O próprio PSV Hafen está sediado na Universidade Técnica da Dinamarca (DTU), mas também faz investimentos em outros países nórdicos. Um de seus nove cheques foi até o momento Nós somos semitaso início de uma década finlandesa de pesquisas na Universidade de Turku para trazer uma nova técnica de limpeza de superfícies para a indústria de semicondutores.
A boa notícia para equipes como o SisuSemi é que há mais financiamento disponível. Além das concessões, há apoio comercial e muitos termos alterados que contribuem para um ambiente favorável às spinouts europeias. Mas permanece um ponto problemático: o crescimento do capital.

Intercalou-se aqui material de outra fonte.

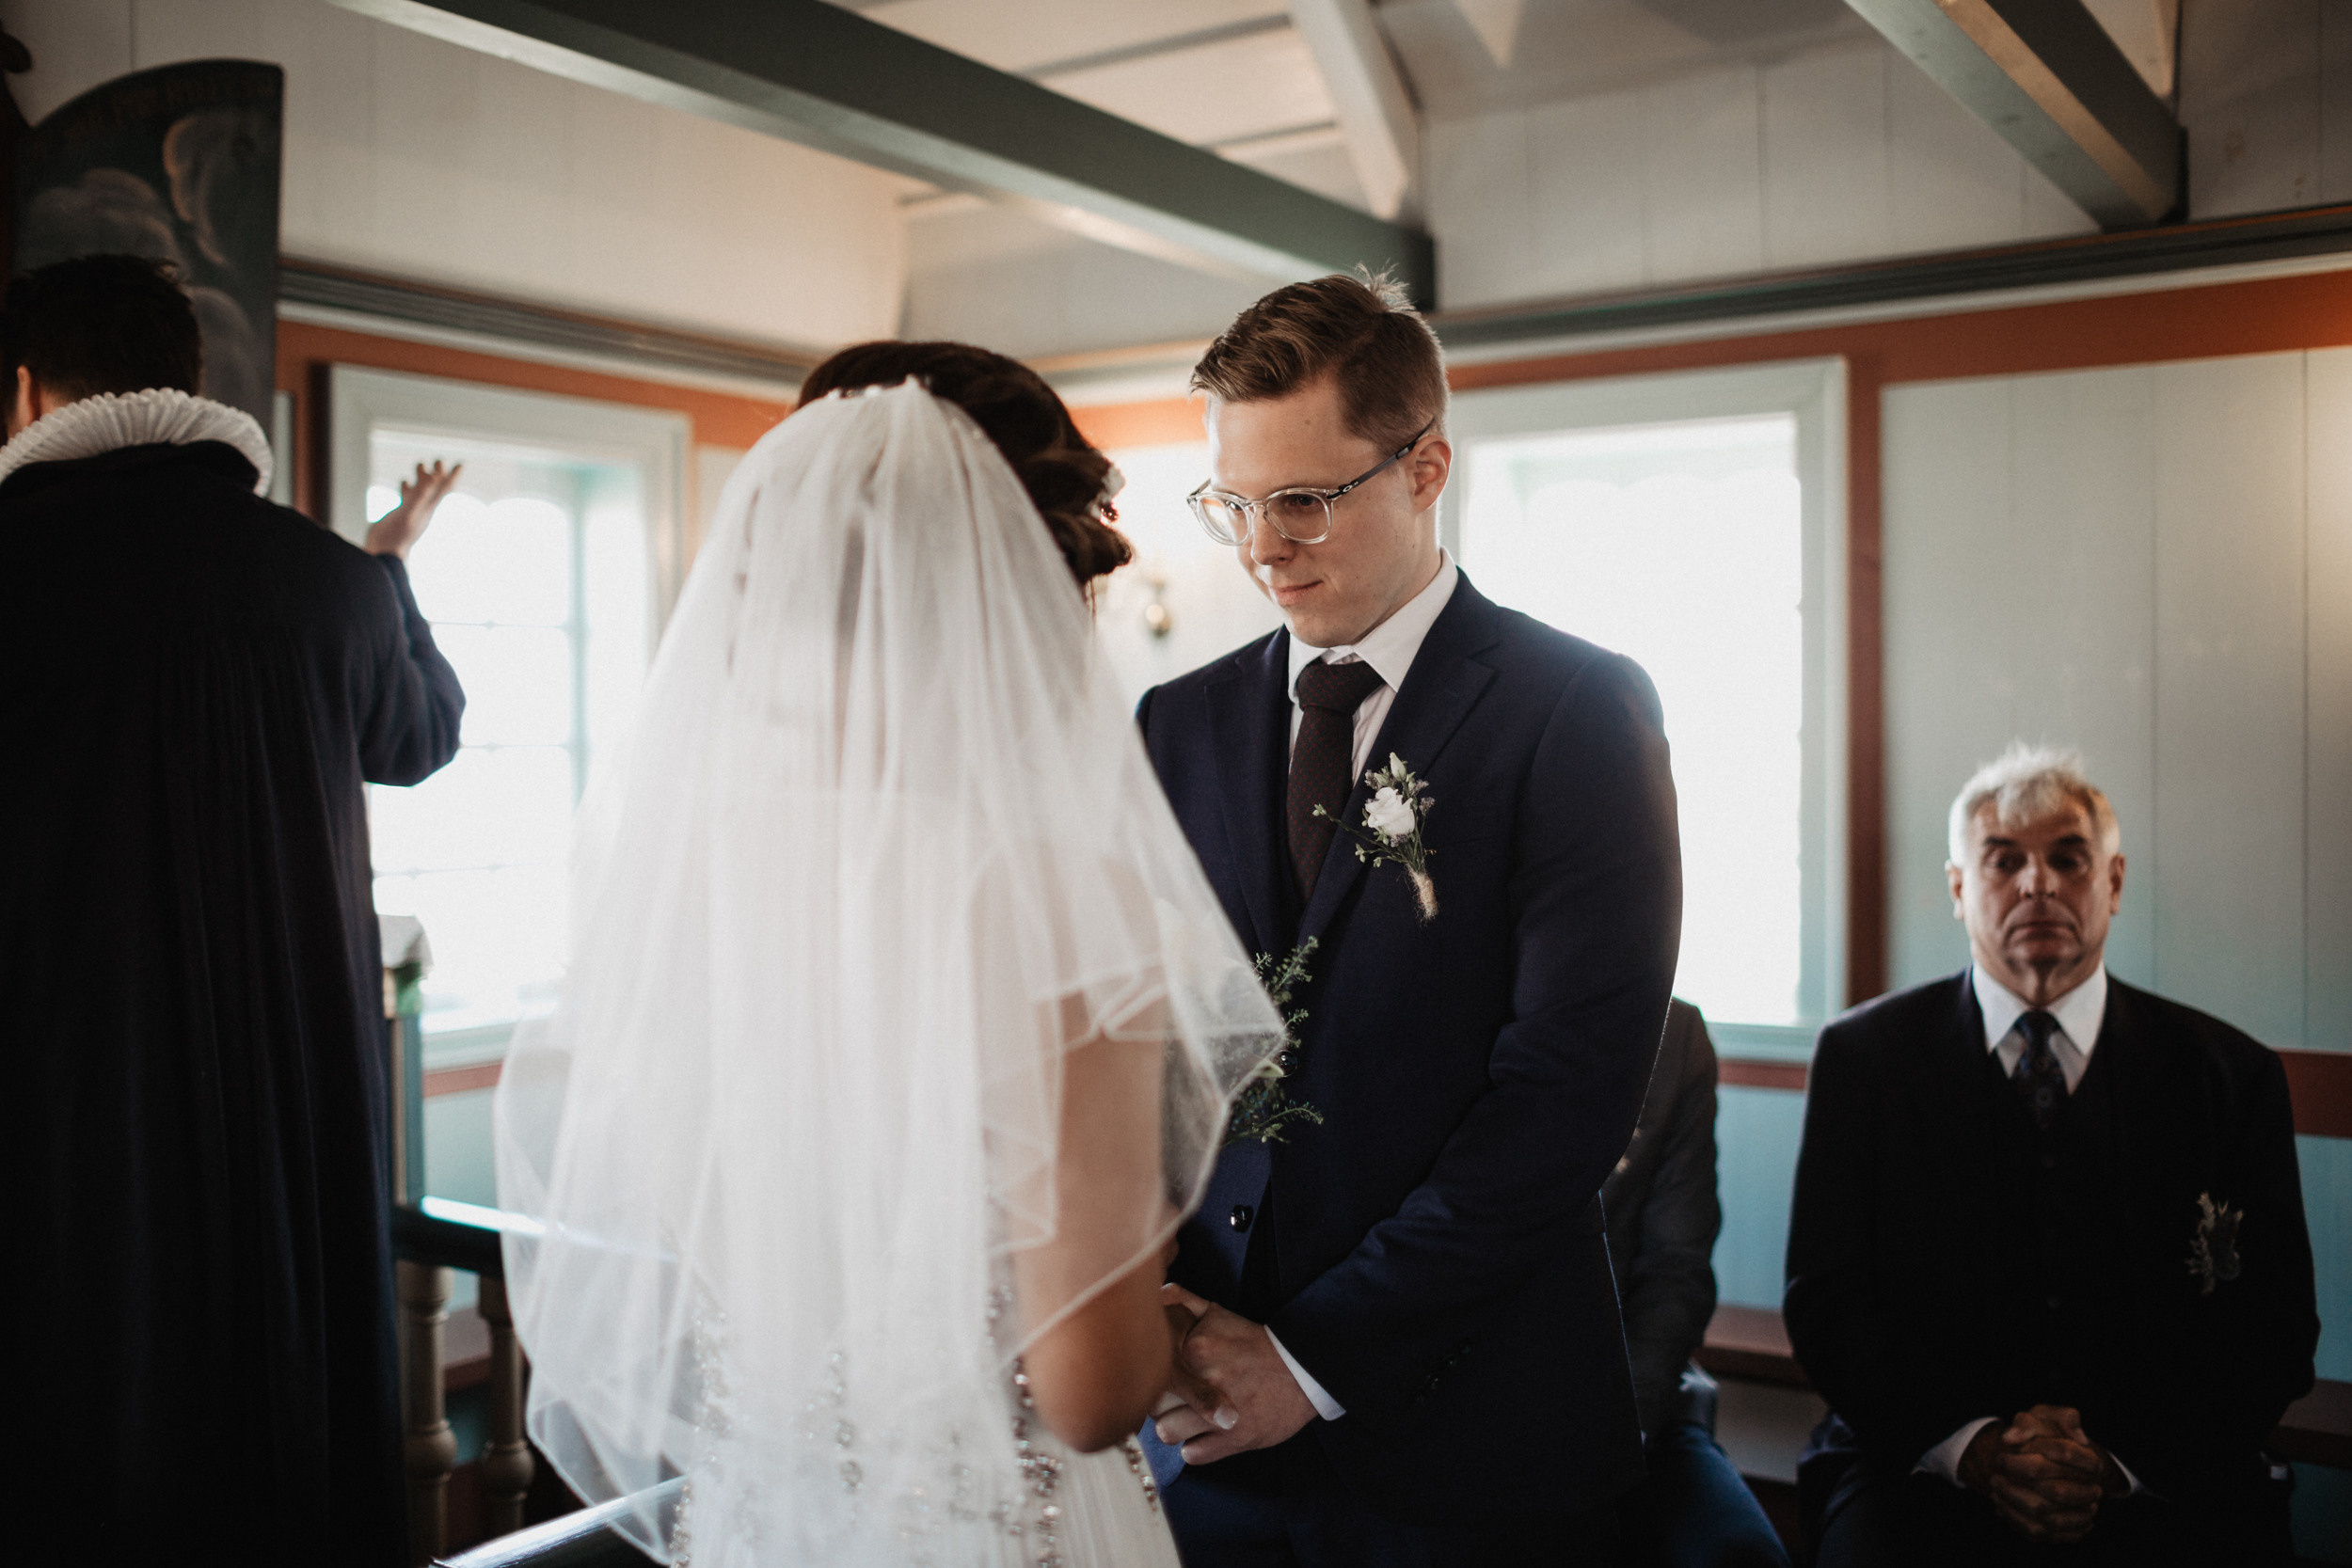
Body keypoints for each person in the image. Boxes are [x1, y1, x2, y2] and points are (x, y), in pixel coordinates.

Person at [492, 344, 1286, 1567]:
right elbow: (1087, 1392)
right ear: (1029, 584)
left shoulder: (710, 867)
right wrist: (1147, 1304)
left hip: (774, 1513)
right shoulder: (1057, 899)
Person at [1135, 272, 1683, 1564]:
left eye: (1307, 499)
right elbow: (1148, 1039)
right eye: (1236, 503)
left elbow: (1566, 1095)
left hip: (1473, 1434)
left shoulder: (1577, 709)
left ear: (1428, 466)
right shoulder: (1179, 721)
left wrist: (1312, 1356)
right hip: (1203, 1424)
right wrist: (1149, 1309)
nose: (1266, 545)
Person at [0, 253, 465, 1564]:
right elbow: (420, 735)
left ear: (28, 387)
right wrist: (387, 569)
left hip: (68, 1095)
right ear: (193, 382)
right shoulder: (322, 579)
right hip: (293, 1101)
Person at [1785, 743, 2318, 1567]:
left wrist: (2113, 1464)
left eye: (2068, 857)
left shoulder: (2230, 1074)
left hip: (2168, 1470)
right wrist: (1982, 1448)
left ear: (2112, 882)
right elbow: (1827, 1300)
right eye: (2004, 860)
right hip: (1919, 1461)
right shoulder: (1864, 1060)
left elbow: (2274, 1322)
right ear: (1961, 890)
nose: (2037, 882)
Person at [1605, 1000, 1791, 1568]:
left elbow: (1675, 1266)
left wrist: (1622, 1432)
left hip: (1624, 1401)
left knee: (1740, 1556)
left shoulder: (1673, 1032)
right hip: (1448, 1410)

Como observam os autores do relatório, esta lacuna “não é a única tendência para spinouts, mas algo que impacta todo o ecossistema de startups na Europa”. No entanto, isto é bastante surpreendente, dado que quase 50% do financiamento para spinouts europeus profundos de tecnologia e ciências da vida vem de fora da Europa, principalmente dos EUA.
Dado que esta participação diminuiu ao longo dos anos, a Europa não aproveitará plenamente os benefícios dos seus investimentos em talento e investigação, a menos que esta situação mude de forma mais substancial – mas deve ser paga de forma mais ampla.